Мы остановились у открытого окна кухни. У Нины людно: приехали дочь с внуком и сын с детьми. На плите стоят  в бурлящей воде трехлитровые банки, доверху наполненные черникой. Все  понятно, сами живут у болота, сами набрали с лихвой. От предложения зайти мы отказались, ушли с потяжелевшими от дождя ведрами. Скорей бы домой.  Непослушными  пальцами нашла телефонный номер мужа в записной книжке своего мобильника. Ответил не сразу, голос усталый и слегка раздраженный. Ему не хочется ехать назад, но и оставить нас мокнуть и мерзнуть он тоже не может.
Ветер усилил свои старания.  Мы мгновенно продрогли. Пошел мелкий снег, ничего себе середина лета! Сын захныкал, замерзли руки. Мы поставили ведра у обочины дороги. Спрятали руки поглубже в карманы спортивных курточек. Повернулись спиной к ветру и,  скорчившись, засеменили  навстречу ожидаемой машине.
Отошли уже порядочное расстояние, когда я вспомнила о ведрах и, чертыхаясь, поискала их глазами. Час от часу не легче! Одно из наших ведер  подхватила женщина: невысока, сильно сутулая,  в каком – то необъятном балахоне  серого цвета. Я закричала,  но она не обратила на меня никакого внимания. Хотя услышала мои возмущенные крики! Не могла не услышать! Ее огромные, словно раздутые ноги, в чем – то похожем на калоши,  ускорили шаг.
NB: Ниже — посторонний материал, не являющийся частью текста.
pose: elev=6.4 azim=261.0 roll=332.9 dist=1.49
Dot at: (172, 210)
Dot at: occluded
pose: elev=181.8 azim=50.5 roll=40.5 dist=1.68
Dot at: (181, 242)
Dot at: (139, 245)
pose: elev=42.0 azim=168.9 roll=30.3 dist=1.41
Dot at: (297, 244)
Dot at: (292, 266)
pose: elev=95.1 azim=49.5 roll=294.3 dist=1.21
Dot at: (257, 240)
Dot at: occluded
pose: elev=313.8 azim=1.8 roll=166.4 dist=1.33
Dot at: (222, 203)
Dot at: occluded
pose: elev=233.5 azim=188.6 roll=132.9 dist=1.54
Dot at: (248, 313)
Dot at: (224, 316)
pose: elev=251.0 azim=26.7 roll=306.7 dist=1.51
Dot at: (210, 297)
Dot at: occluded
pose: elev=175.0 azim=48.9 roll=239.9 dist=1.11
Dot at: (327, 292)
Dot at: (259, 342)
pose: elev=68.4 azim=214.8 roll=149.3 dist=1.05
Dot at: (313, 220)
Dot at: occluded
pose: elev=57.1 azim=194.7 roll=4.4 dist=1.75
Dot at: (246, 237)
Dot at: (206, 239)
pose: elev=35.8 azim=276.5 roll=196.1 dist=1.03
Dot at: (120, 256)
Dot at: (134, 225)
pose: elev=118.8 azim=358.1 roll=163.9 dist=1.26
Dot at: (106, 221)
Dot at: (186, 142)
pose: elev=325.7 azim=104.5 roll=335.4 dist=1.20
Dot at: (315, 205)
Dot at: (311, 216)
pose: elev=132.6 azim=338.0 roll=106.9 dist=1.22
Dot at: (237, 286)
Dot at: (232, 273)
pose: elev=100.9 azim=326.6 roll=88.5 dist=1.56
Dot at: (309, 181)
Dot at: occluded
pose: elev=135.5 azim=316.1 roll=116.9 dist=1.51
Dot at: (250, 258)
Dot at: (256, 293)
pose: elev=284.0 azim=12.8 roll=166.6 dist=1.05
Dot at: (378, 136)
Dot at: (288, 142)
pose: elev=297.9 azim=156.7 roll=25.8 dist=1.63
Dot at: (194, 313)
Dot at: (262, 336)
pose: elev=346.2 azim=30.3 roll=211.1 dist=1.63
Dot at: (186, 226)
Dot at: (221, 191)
С  большим усилием, шаркая по дороге слоновьими ногами,  она исчезла за калиткой  полусгнившего забора.
Ну, знаете ли! Я летела за своей обидчицей, сгорая от возмущения! Она вышла  на мой барабанный стук в покосившуюся, с остатками синей краски дверь. Пожилая женщина, с усталыми, ничего не выражающими глазами. Кражу ведра с ягодами  отрицать не стала, но и не подтвердила. Я взглянула ей в лицо. Время остановилось.
Я смотрю на женщину, а она  не видит меня. Ее взгляд блуждает где-то  поверх моей головы,  речь течет монотонно, глухо падают слова, очерчивая грани чужой жизни.
- …. Давно болеет золовка. После операции  прописали усиление ухода, да питание, где витаминов поболее. А она с трудом ест, и все напрасно. Без пользы все. Желудок не принимает никакой еды. Только вот  ягоды…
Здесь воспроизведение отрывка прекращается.